Donald Trump a annoncé, mardi, avoir choisi Neil Gorsuch à la Cour suprême, où il devrait restaurer une majorité conservatrice et influencer à vie les décisions de la plus haute instance juridique des Etats-Unis.
Agé de 49 ans, le magistrat de cour d’appel du Colorado doit encore voir sa nomination confirmée par le Sénat, une étape susceptible d’être compliquée par l’opposition des sénateurs démocrates. L’année dernière, les sénateurs républicains avaient refusé de prendre en considération la candidature du juge Merrick Garland, désigné par Barack Obama pour succéder au conservateur Antonin Scalia, décédé en février dernier.

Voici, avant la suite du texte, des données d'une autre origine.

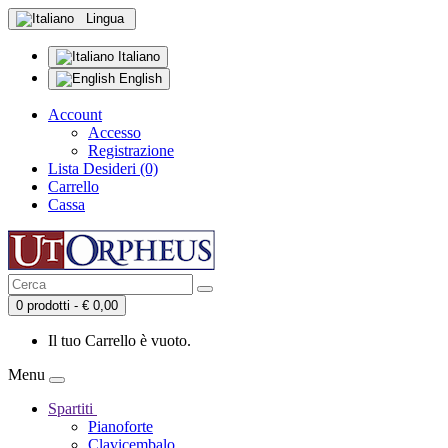
Lingua
Italiano
English
Account
Accesso
Registrazione
Lista Desideri (0)
Carrello
Cassa
0 prodotti - € 0,00
Il tuo Carrello è vuoto.
Menu
Spartiti
Pianoforte
Clavicembalo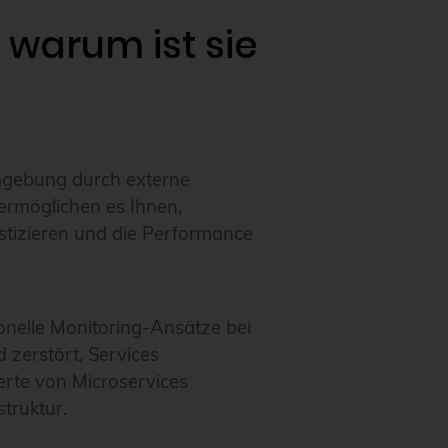
 warum ist sie
Umgebung durch externe
 ermöglichen es Ihnen,
stizieren und die Performance
onelle Monitoring-Ansätze bei
 zerstört, Services
rte von Microservices
struktur.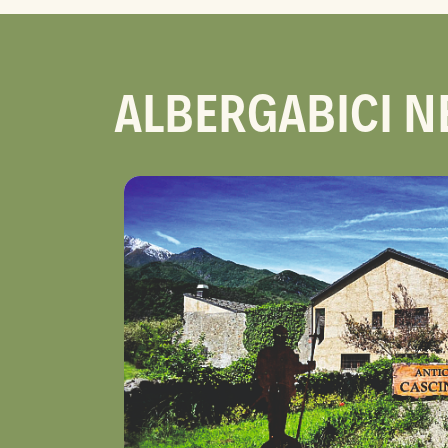
ALBERGABICI N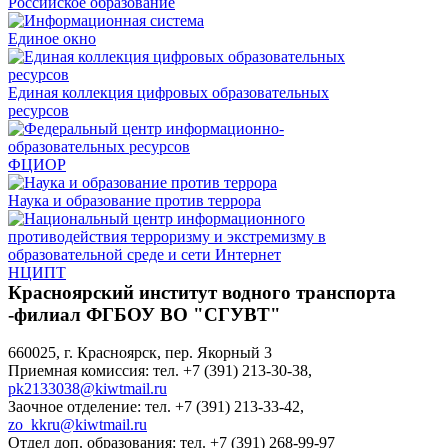
Российское образование
Единое окно
Единая коллекция цифровых образовательных
ресурсов
ФЦИОР
Наука и образование против террора
НЦИПТ
Красноярский институт водного транспорта
-филиал ФГБОУ ВО "СГУВТ"
660025, г. Красноярск, пер. Якорный 3
Приемная комиссия: тел. +7 (391) 213-30-38,
pk2133038@kiwtmail.ru
Заочное отделение: тел. +7 (391) 213-33-42,
zo_kkru@kiwtmail.ru
Отдел доп. образования: тел. +7 (391) 268-99-97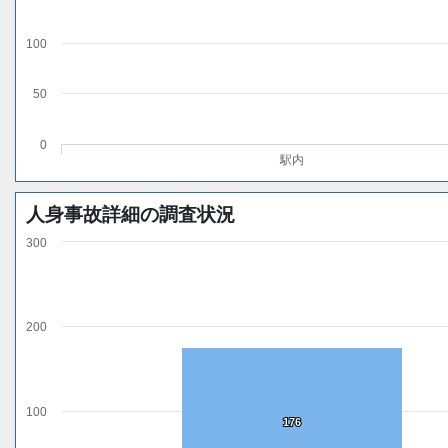
100
50
0
駅内
人身事故詳細の調査状況
300
200
100
176
176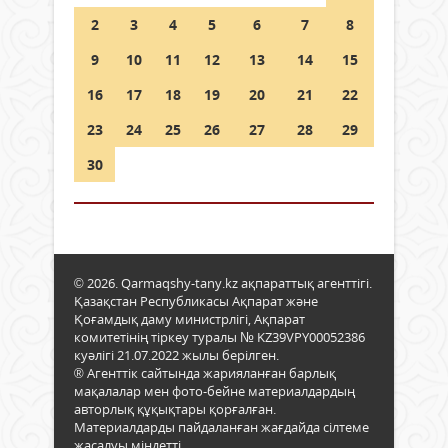
2
3
4
5
6
7
8
9
10
11
12
13
14
15
16
17
18
19
20
21
22
23
24
25
26
27
28
29
30
© 2026. Qarmaqshy-tany.kz ақпараттық агенттігі.
Қазақстан Республикасы Ақпарат және
Қоғамдық даму министрлігі, Ақпарат
комитетінің тіркеу туралы № KZ39VPY00052386
куәлігі 21.07.2022 жылы берілген.
® Агенттік сайтында жарияланған барлық
мақалалар мен фото-бейне материалдардың
авторлық құқықтары қорғалған.
Материалдарды пайдаланған жағдайда сілтеме
жасалуы міндетті.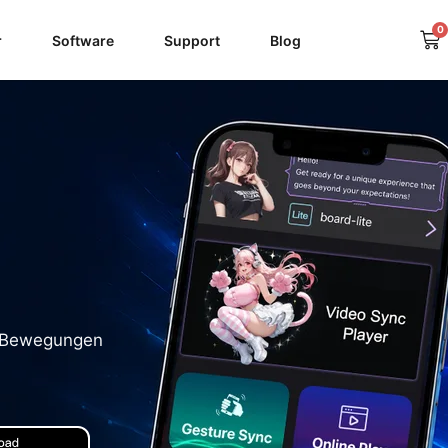
0
Wa
r
Software
Support
Blog
n-Bewegungen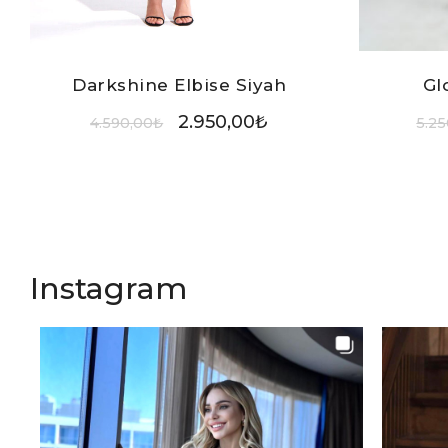
Darkshine Elbise Siyah
Gl
2.950,00
₺
4.590,00
₺
5.25
Instagram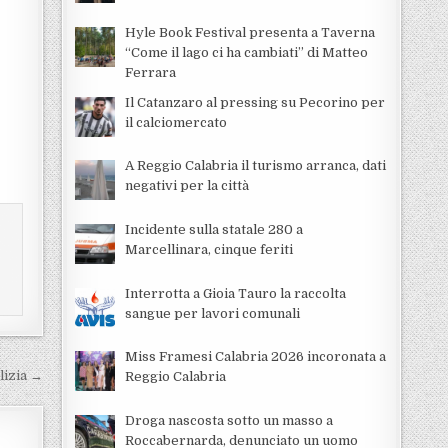
Hyle Book Festival presenta a Taverna
“Come il lago ci ha cambiati” di Matteo
Ferrara
Il Catanzaro al pressing su Pecorino per
il calciomercato
A Reggio Calabria il turismo arranca, dati
negativi per la città
Incidente sulla statale 280 a
Marcellinara, cinque feriti
Interrotta a Gioia Tauro la raccolta
sangue per lavori comunali
Miss Framesi Calabria 2026 incoronata a
lizia →
Reggio Calabria
Droga nascosta sotto un masso a
Roccabernarda, denunciato un uomo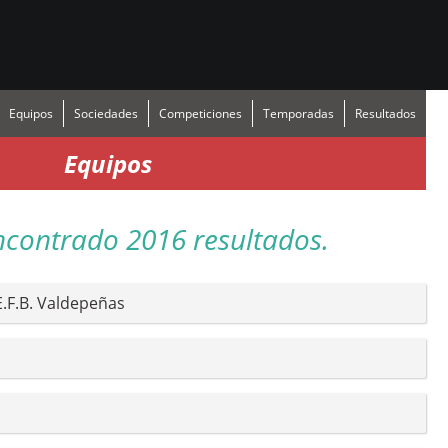
Equipos
Sociedades
Competiciones
Temporadas
Resultados
Equipos
ncontrado 2016 resultados.
.F.B. Valdepeñas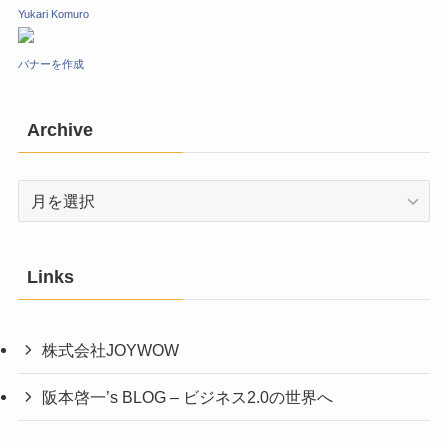
Yukari Komuro
バナーを作成
Archive
Archive
Links
株式会社JOYWOW
阪本啓一’s BLOG – ビジネス2.0の世界へ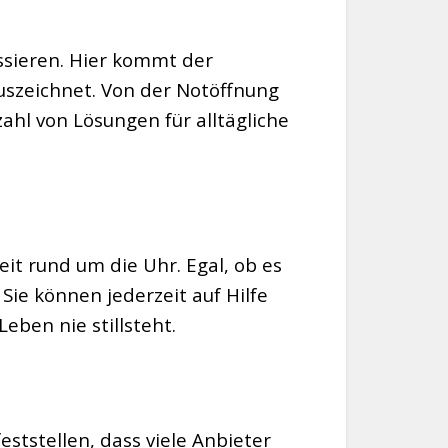
assieren. Hier kommt der
 auszeichnet. Von der Notöffnung
ahl von Lösungen für alltägliche
eit rund um die Uhr. Egal, ob es
Sie können jederzeit auf Hilfe
eben nie stillsteht.
eststellen, dass viele Anbieter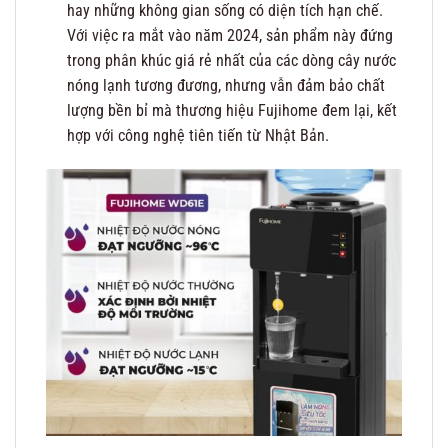
hay những không gian sống có diện tích hạn chế.
Với việc ra mắt vào năm 2024, sản phẩm này đứng
trong phân khúc giá rẻ nhất của các dòng cây nước
nóng lạnh tương đương, nhưng vẫn đảm bảo chất
lượng bền bỉ mà thương hiệu Fujihome đem lại, kết
hợp với công nghệ tiên tiến từ Nhật Bản.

Neil Gorsuch est le plus jeune juge à rejoindre la Cour en un quart de siècle, depuis la nomination du conservateur Clarence Thomas par George H. W. Bush en 1991. La fonction s’exerçant à vie, il pourrait influencer la direction de l’instance suprême pendant des décennies. Entouré de Gorsuch et de sa femme Melania Trump, le président des Etats-Unis a annoncé mardi soir sa nomination : « Le juge Gorsuch possède des compétences juridiques remarquables, un esprit brillant, une discipline considérable et a remporté des soutiens bipartisans ». Le président a dit espérer que républicains et démocrates puissent s’unir sur cette nomination dans l’intérêt du pays, mais rien n’est moins sûr. « Le juge Gorsuch a pris parti de manière répétée pour les grands groupes et contre les travailleurs, a fait montre d’une hostilité à l’égard des droits des femmes et, plus perturbant, s’est forgé une approche idéologique de la jurisprudence qui me laisse douter qu’il puisse être un juge fort et indépendant », a dénoncé le chef de file des démocrates au Sénat, Chuck Schumer. Echaudés par le vide laissé pendant près d’un an à la Cour à l’initiative des républicains, certains sénateurs démocrates, minoritaires, ont déjà fait savoir qu’ils chercheraient à bloquer la nomination du juge choisi par Trump, quel qu’il soit.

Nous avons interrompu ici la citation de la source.